E.g., in pg_hba.conf:
host all all 0.0.0.0/0 md5
This tells postgres to accept incoming connections from any IP address (you'll probably want to lock this down to something like 192.168.0.0/16.
You'll also need to change the value of listen_addresses in postgres.conf:
listen_addresses = '*' # what IP address(es) to listen on;
Once you've made these configuration changes, you can check to see if postgres is listening to all requests from all IPs inside your docker container:
netstat -tunlp
Active Internet connections (only servers)
Proto Recv-Q Send-Q Local Address Foreign Address State PID/Program name
tcp 0 0 0.0.0.0:5432 0.0.0.0:* LISTEN 816/postgres
tcp6 0 0 :::5432 :::* LISTEN 816/postgres
And then from your host, make sure you can telnet into port 5432:
telnet 192.168.x.x 5432
Trying 192.168.x.x...
Connected to 192.168.x.x.
Escape character is '^]'.
As Chris McKinnel points out, forwarding ports to the host doesn't work like that.
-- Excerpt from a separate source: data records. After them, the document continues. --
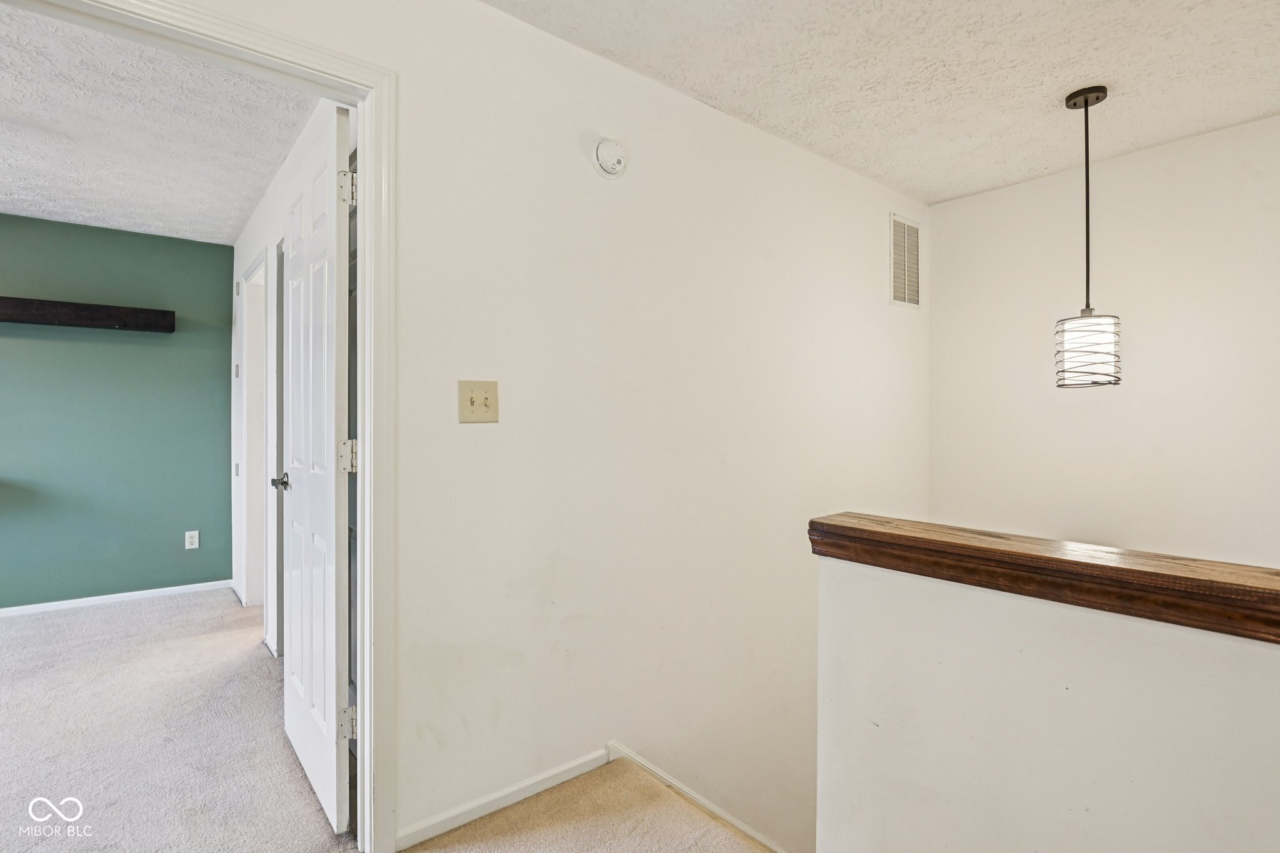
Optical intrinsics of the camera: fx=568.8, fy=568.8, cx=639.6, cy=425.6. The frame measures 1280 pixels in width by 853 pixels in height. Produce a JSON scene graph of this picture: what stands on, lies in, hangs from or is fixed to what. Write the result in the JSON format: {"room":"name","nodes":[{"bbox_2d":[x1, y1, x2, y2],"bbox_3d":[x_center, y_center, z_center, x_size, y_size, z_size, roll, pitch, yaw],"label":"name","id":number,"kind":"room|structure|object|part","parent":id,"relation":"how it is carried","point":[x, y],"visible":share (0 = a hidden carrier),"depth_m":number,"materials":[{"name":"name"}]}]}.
{"room":"hallway","nodes":[
{"label":"hallway","id":0,"kind":"room"},
{"bbox_2d":[0,213,234,610],"bbox_3d":[-4.232,-0.063,3.124,3.378,2.454,0.124,0,0,-40],"label":"green wall","id":1,"kind":"structure","parent":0,"point":[169,242],"depth_m":3.71,"materials":[{"name":"teal paint"}]},
{"bbox_2d":[0,296,174,332],"bbox_3d":[-3.772,-0.679,3.253,1.685,0.127,0.206,0,0,-40],"label":"floating shelf","id":2,"kind":"object","parent":1,"relation":"attached to","point":[41,314],"visible":0.99,"depth_m":3.45,"materials":[{"name":"brown wood"}]},
{"bbox_2d":[0,578,231,617],"bbox_3d":[-4.065,1.128,3.177,2.843,0.061,0.014,0,0,-40],"label":"baseboard","id":3,"kind":"structure","parent":1,"relation":"attached to","point":[79,600],"depth_m":3.70,"materials":[{"name":"white paint"}]},
{"bbox_2d":[184,529,199,549],"bbox_3d":[-3.104,0.788,3.942,0.072,0.119,0.009,0,0,-40],"label":"wall socket","id":4,"kind":"object","parent":1,"relation":"attached to","point":[186,538],"visible":0.99,"depth_m":3.94,"materials":[{"name":"white plastic"}]},
{"bbox_2d":[0,1,319,245],"bbox_3d":[-2.997,-1.318,1.962,3.207,0.110,3.637,0,0,-40],"label":"bedroom ceiling","id":5,"kind":"structure","parent":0,"point":[234,230],"depth_m":2.47,"materials":[{"name":"white paint"}]},
{"bbox_2d":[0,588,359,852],"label":"bedroom floor","id":6,"kind":"structure","parent":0,"point":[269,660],"depth_m":2.13,"materials":[{"name":"carpet"}]},
{"bbox_2d":[228,100,349,673],"bbox_3d":[-1.857,-0.057,2.982,0.124,2.493,3.521,0,0,-40],"label":"bedroom side wall","id":7,"kind":"structure","parent":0,"point":[286,167],"depth_m":2.93,"materials":[{"name":"white paint"}]},
{"bbox_2d":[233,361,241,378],"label":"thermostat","id":8,"kind":"object","parent":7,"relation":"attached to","point":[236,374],"visible":0.97,"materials":[{"name":"white"}]},
{"bbox_2d":[238,246,271,615],"bbox_3d":[-2.225,0.113,3.344,0.151,2.121,0.968,0,0,-40],"label":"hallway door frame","id":9,"kind":"structure","parent":7,"relation":"in","point":[251,376],"depth_m":3.58,"materials":[{"name":"white paint"}]},
{"bbox_2d":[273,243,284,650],"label":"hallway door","id":10,"kind":"structure","parent":7,"relation":"in","point":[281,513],"depth_m":2.88,"materials":[{"name":"white paint"}]},
{"bbox_2d":[151,0,934,852],"bbox_3d":[-0.387,1.355,1.847,5.602,5.349,0.130,0,0,-40],"label":"hallway wall","id":11,"kind":"structure","parent":0,"point":[467,439],"depth_m":2.02,"materials":[{"name":"white paint"}]},
{"bbox_2d":[1,0,398,852],"bbox_3d":[-1.097,0.123,1.281,1.024,2.097,0.159,0,0,-40],"label":"door frame","id":12,"kind":"structure","parent":11,"relation":"attached to","point":[367,617],"depth_m":1.52,"materials":[{"name":"white paint"}]},
{"bbox_2d":[279,101,351,837],"bbox_3d":[-1.089,0.136,1.877,0.151,2.050,0.753,0,0,-40],"label":"door","id":13,"kind":"structure","parent":12,"relation":"attached to","point":[332,647],"depth_m":1.73,"materials":[{"name":"white paint"}]},
{"bbox_3d":[-0.855,-0.684,1.673,0.044,0.098,0.040,0,0,-40],"label":"hinge","id":14,"kind":"part","parent":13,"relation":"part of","materials":[{"name":"metal"}]},
{"bbox_3d":[-0.868,0.095,1.702,0.046,0.095,0.045,0,0,-40],"label":"hinge","id":15,"kind":"part","parent":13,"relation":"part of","materials":[{"name":"metal"}]},
{"bbox_3d":[-0.881,0.901,1.726,0.047,0.091,0.042,0,0,-40],"label":"hinge","id":16,"kind":"part","parent":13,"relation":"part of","materials":[{"name":"metal"}]},
{"bbox_2d":[456,380,499,422],"bbox_3d":[-0.471,-0.070,1.665,0.113,0.122,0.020,0,0,-40],"label":"light switch","id":17,"kind":"object","parent":11,"relation":"attached to","point":[472,401],"visible":0.98,"depth_m":1.67,"materials":[{"name":"beige plastic"}]},
{"bbox_2d":[395,747,609,850],"bbox_3d":[-0.382,1.145,1.781,0.777,0.069,0.013,0,0,-40],"label":"baseboard","id":18,"kind":"structure","parent":11,"relation":"attached to","point":[444,829],"depth_m":1.73,"materials":[{"name":"white paint"}]},
{"bbox_2d":[592,136,628,178],"bbox_3d":[-0.100,-0.927,1.957,0.123,0.130,0.043,0,0,-40],"label":"smoke detector","id":19,"kind":"object","parent":11,"relation":"attached to","point":[607,147],"visible":0.98,"depth_m":1.94,"materials":[{"name":"white plastic"}]},
{"bbox_2d":[607,743,794,852],"bbox_3d":[0.304,1.329,1.853,0.250,0.233,0.722,0,0,-40],"label":"stair skirt board","id":20,"kind":"structure","parent":11,"relation":"attached to","point":[685,789],"depth_m":1.90,"materials":[{"name":"white paint"}]},
{"bbox_2d":[888,211,921,308],"bbox_3d":[1.513,-0.928,3.245,0.323,0.518,0.012,0,0,-40],"label":"air vent","id":21,"kind":"object","parent":11,"relation":"attached to","point":[912,225],"visible":1,"depth_m":3.24,"materials":[{"name":"white metal"}]},
{"bbox_2d":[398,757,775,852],"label":"floor","id":22,"kind":"structure","parent":0,"point":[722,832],"depth_m":1.69,"materials":[{"name":"beige carpet"}]},
{"bbox_2d":[487,0,1279,204],"bbox_3d":[1.097,-1.324,0.849,4.420,0.117,3.385,0,0,-40],"label":"ceiling","id":23,"kind":"structure","parent":0,"point":[1035,167],"depth_m":2.04,"materials":[{"name":"white paint"}]},
{"bbox_2d":[1053,84,1121,387],"bbox_3d":[1.750,-0.719,2.224,0.206,1.157,0.207,0,0,-40],"label":"pendant light","id":24,"kind":"object","parent":23,"relation":"hanging from","point":[1085,105],"visible":0.99,"depth_m":2.18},
{"bbox_3d":[1.772,-0.305,2.267,0.233,0.254,0.220,0,0,-40],"label":"shade","id":25,"kind":"part","parent":24,"relation":"part of","materials":[{"name":"white glass"}]},
{"bbox_2d":[813,548,1279,852],"bbox_3d":[1.390,1.686,0.327,0.136,2.672,2.923,0,0,-40],"label":"half wall","id":26,"kind":"structure","parent":0,"point":[1025,617],"depth_m":1.04,"materials":[{"name":"white paint"}]},
{"bbox_2d":[806,511,1279,644],"bbox_3d":[1.395,0.266,0.341,0.206,0.073,2.960,0,0,-40],"label":"wooden cap","id":27,"kind":"object","parent":26,"relation":"attached to","point":[1135,570],"visible":0.91,"depth_m":0.98,"materials":[{"name":"brown wood"}]},
{"bbox_2d":[927,113,1279,568],"bbox_3d":[2.793,1.170,2.256,0.123,4.876,3.132,0,0,-40],"label":"wall","id":28,"kind":"structure","parent":0,"point":[1010,190],"depth_m":2.72,"materials":[{"name":"white paint"}]}
]}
I wanted to give you a second solution as an alternative to his: Links.
https://docs.docker.com/userguide/dockerlinks/
So you could do something like:
docker run -d -P --name tomcat --link postgres:postgres apache/tomcat apachectl start
... which, assuming your PostgreSQL container was named "postgres", would allow you to connect directly from the Tomcat container.
Note that this only works if both containers are on the same machine, but it sounds like they are.